А если куда надо потратиться, там на вещь, в хозяйстве нужную, на подарок родственнику или товарищу, только скажи, Ривка посчитает, прикинет и выделит сколько надо. Да и что душой кривить, муж у неё сам не транжира, не пьяница, лишнего из дома не вынесет. А что с деньгами управляться не умеет, так в семье это не мужское дело. Мужчина должен зарабатывать и защищать. Это распределение ролей Ривка усвоила ещё в далёком детстве и, рано осиротев, всегда мечтала, чтобы у неё семья вышла правильная, крепкая. И была она уверена в том, что так может сложиться, только если женщина дом вести будет. В конце концов, разве не об этом в Торе сказано: «Да прилепится муж к жене своей»? [1]
1
«Оставит человек отца своего и мать свою и прилепится к жене своей; и будут одна плоть» (Бытие 2, 24).

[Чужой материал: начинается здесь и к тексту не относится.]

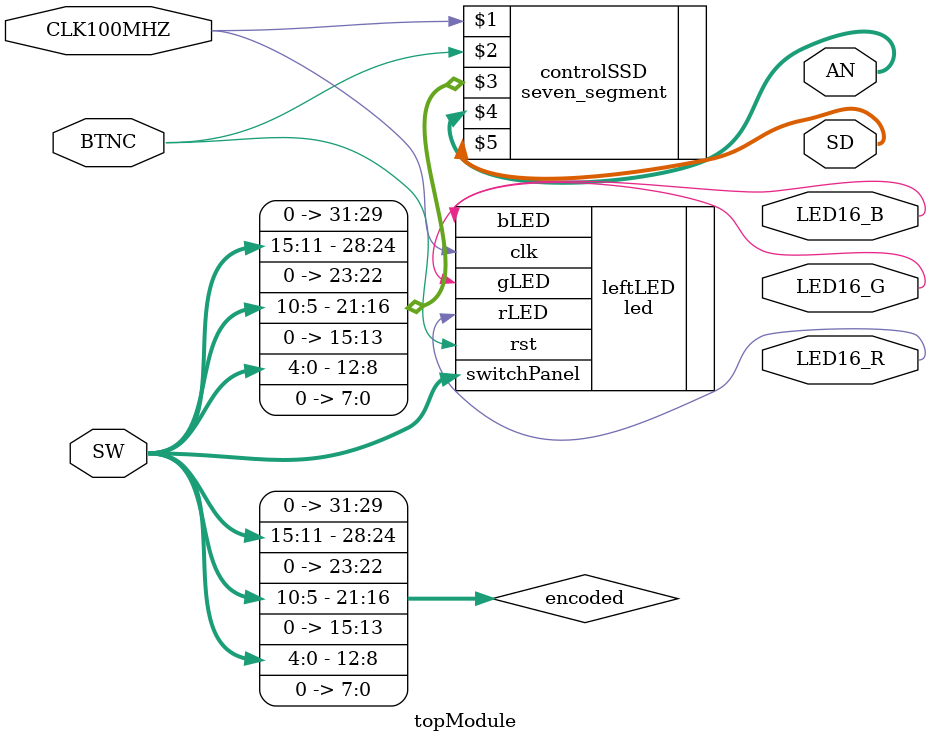
<source format=v>
`include "led.v"
`include "ssd.v"
`include "seven_segment.v"
module topModule(SW, LED16_B, LED16_G, LED16_R, CLK100MHZ, BTNC, AN, SD);

    //Define the inputs here
    input [15:0] SW; 
    input CLK100MHZ; 
    input BTNC;

    //Define outputs here
    output LED16_B, LED16_G, LED16_R;
    output wire [7:0] SD; // ask herring about this: why do i need wire and not reg
    output wire [7:0] AN;


    wire [31:0] encoded;
    assign encoded[3:0] = 4'h0;
    assign encoded[7:4] = 4'h0;
    assign encoded[11:8] = SW[3:0];
    assign encoded[15:12] = {3'b0, SW[4]};
    assign encoded[19:16] = SW[8:5];
    assign encoded[23:20] = {2'b0, SW[10:9]};
    assign encoded[27:24] = SW[14:11];
    assign encoded[31:28] = {3'b0, SW[15]};
    
    //Create led controller obj
    led leftLED(
        .switchPanel(SW), 
        .rLED(LED16_R), 
        .gLED(LED16_G), 
        .bLED(LED16_B),
        .clk(CLK100MHZ), 
        .rst(BTNC)
    );

    seven_segment controlSSD (CLK100MHZ, BTNC, encoded, AN, SD);

    /*ssd display(
        .clk(CLK100MHZ), 
        .switches(SW), 
        .sevenSeg(SD), 
        .commonAnode(AN)
    ); */




endmodule
</source>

А ещё – что Бога гневить? – помогает он Ривке удачей. Хоть она сама и не молится – на то Мойша есть, – а Бог помогает. Вот и Дэвика ей подарил – столичного жителя, не абы кого! Киеву как раз в этот год вернули право быть главным городом Украины. И правильно! Ведь не Харькову ж корону носить – с Киева вся Русь началась, не то что Украина. Так что они теперь все ничуть не хуже москвичей – спасибо Всевышнему, вразумил советскую власть! Соседи поговаривают, что теперь и льгот, и зарплат прибавят.
– Что ж, Абраша, запоминай. Твоего брата зовут … – и на этих Ривкиных словах вновь раздался такой оглушительный ор этого самого брата, что Буська так и не расслышал, как же его зовут. А мать между тем уже метнулась с балкона в комнату на громкий призыв.
– Ну что ты будешь делать! Вот же крикун! – Буська в сердцах даже ногой топнул.
– Да ты не злись. Сбегай домой, узнай имя братишки, а я пока тут подожду: мне же интересно, – и Колька подтолкнул товарища к открытым дверям подъезда.